One thing I'd be curious about: have you considered recording parent/child relationships between events? As agents become multi-agent systems or start spawning parallel tool calls, reconstructing causality becomes harder than identifying individual failures. A simple event graph could make the DuckDB queries even more powerful without adding much complexity.
The bigger lesson here is that cost overruns and hallucinations are often symptoms, not root causes. Once you can reconstruct the execution path, the conversation shifts from "the model did something weird" to "this exact decision chain produced this outcome." That is a much more useful place to debug from.
Thanks, Jordan. I think you captured the core idea perfectly. The goal was to stop treating failures as isolated outputs and start treating them as outcomes of a traceable execution path.
I also like your point about parent/child relationships. The current version is intentionally simple, but event lineage becomes much more important once you introduce parallel tools or multiple agents. That's definitely an interesting direction for extending the black box without losing its lightweight nature.
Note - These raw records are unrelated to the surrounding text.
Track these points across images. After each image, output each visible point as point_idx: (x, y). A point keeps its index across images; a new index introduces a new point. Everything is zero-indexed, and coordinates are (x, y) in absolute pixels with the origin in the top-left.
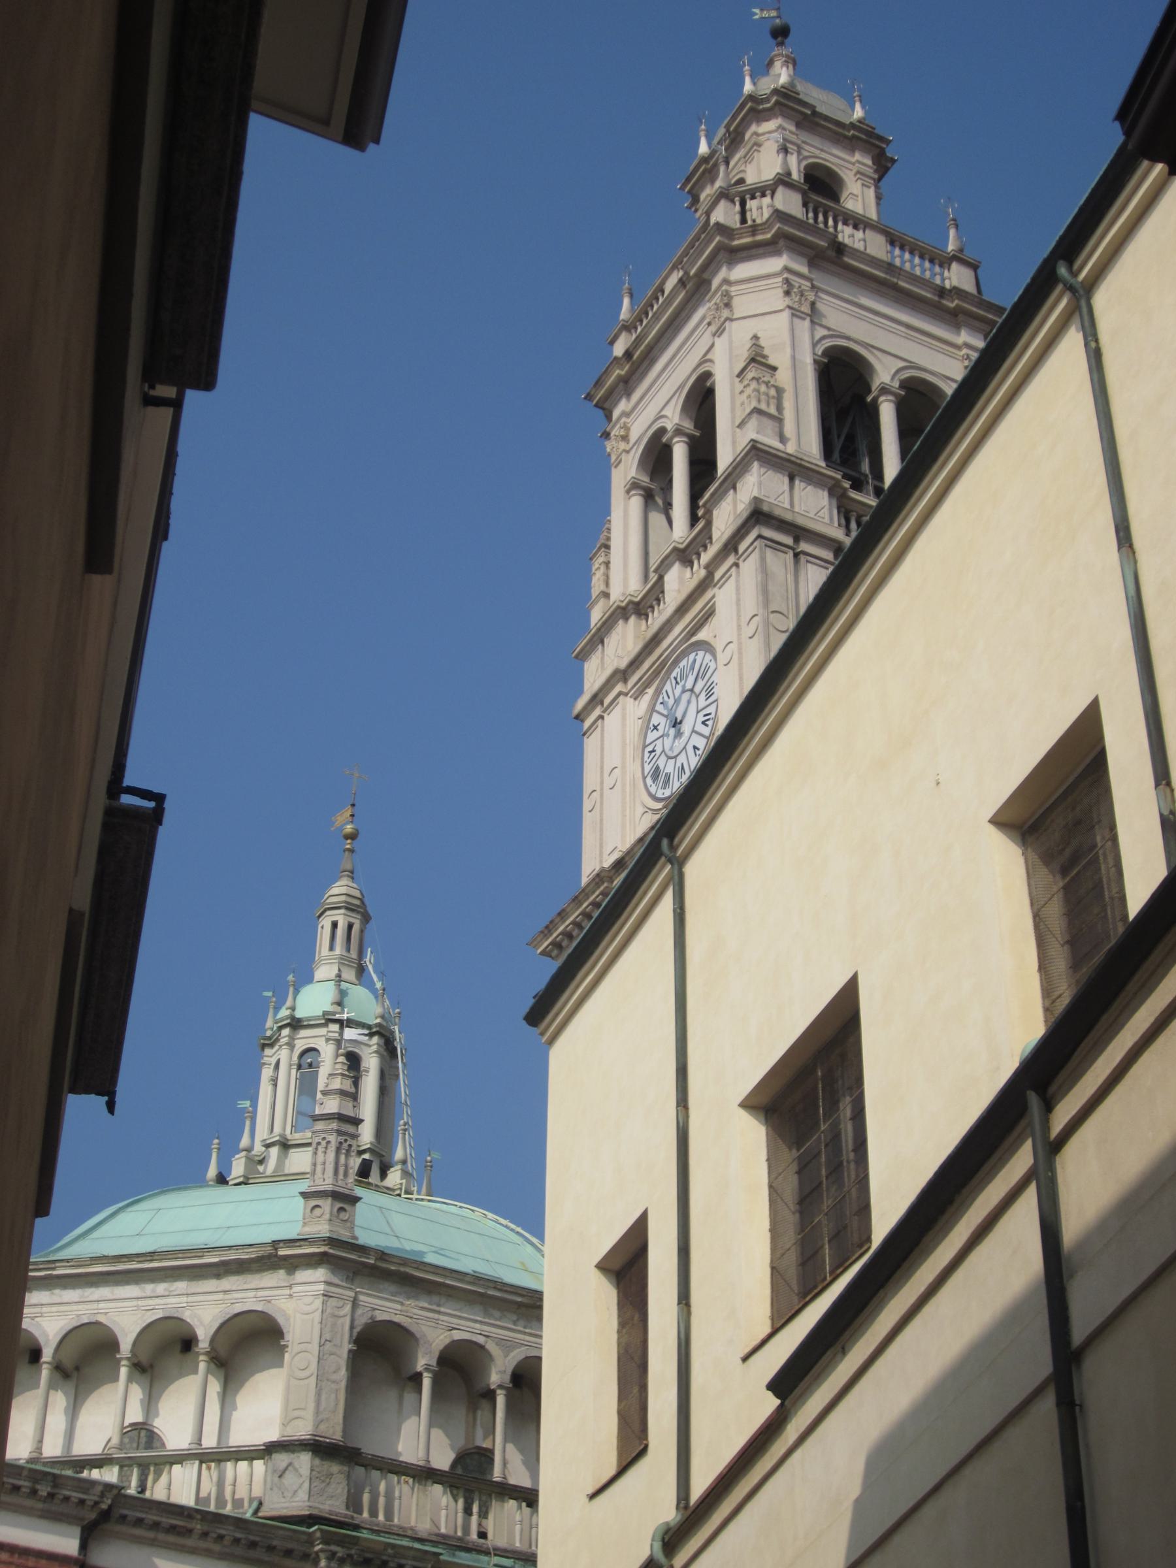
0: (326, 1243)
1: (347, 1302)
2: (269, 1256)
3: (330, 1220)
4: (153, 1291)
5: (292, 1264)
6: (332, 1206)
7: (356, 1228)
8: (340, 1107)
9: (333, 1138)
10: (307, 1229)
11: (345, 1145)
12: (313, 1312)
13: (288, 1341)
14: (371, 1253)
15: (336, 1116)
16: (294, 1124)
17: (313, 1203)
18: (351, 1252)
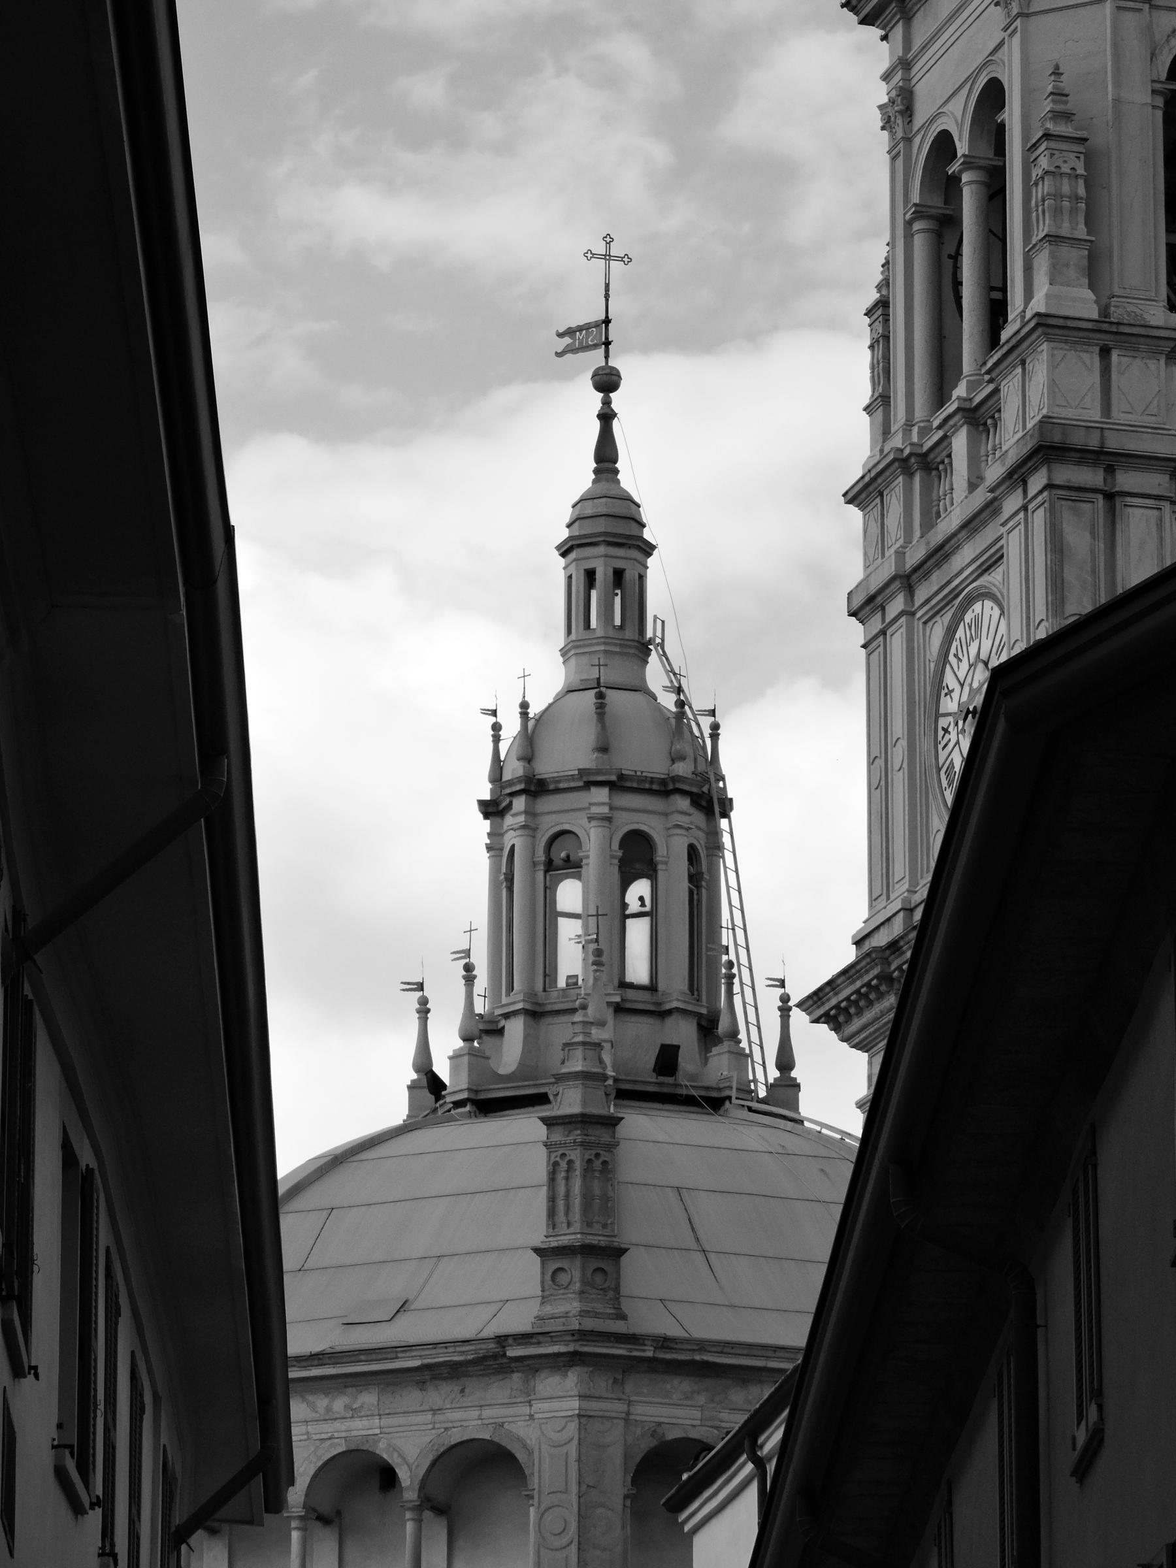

And I completely agree with the last point. In many cases, the bad output is just the final symptom. The real value comes from being able to trace back and find the exact decision that set the run on the wrong path.
The biggest win is not the 71 lines, it is the shift from postmortem guessing to a queryable execution record. Once every tool call, guard check, and failure is encoded as an event, debugging stops being “the model probably drifted” and becomes a concrete investigation into where the chain broke. I also like that you kept it local and lightweight instead of reaching for a heavy observability stack. That makes the pattern much easier to adopt in real projects, especially for agents where the expensive part is usually not the bug itself, but the time spent reconstructing the path that led to it.
Exactly. The goal wasn't really the 71 lines, it was making the run inspectable. Once the execution becomes queryable, debugging shifts from theories to evidence.
I also wanted something lightweight enough that people could adopt without adding another platform to their stack. Thanks for the thoughtful insight.
Interesting angle here is that this feels less like logging and more like observability for agents. Most people inspect the final output when something breaks, but the real issue is often hidden in tool selection, retries, or context flow. Using DuckDB to query failures makes debugging feel much more structured. Curious if you’ve experimented with tracking the “reason” behind tool choices too, because wrong decisions can be harder to catch than obvious crashes.
That's exactly how I see it too. A lot of agent failures don't show up as crashes, they show up as reasonable-looking decisions that were based on the wrong context or tool choice.
I haven't experimented much with recording the reasoning behind tool selection yet, but I think that's a really interesting direction. In many cases, understanding why a tool was chosen could be more valuable than knowing that it failed.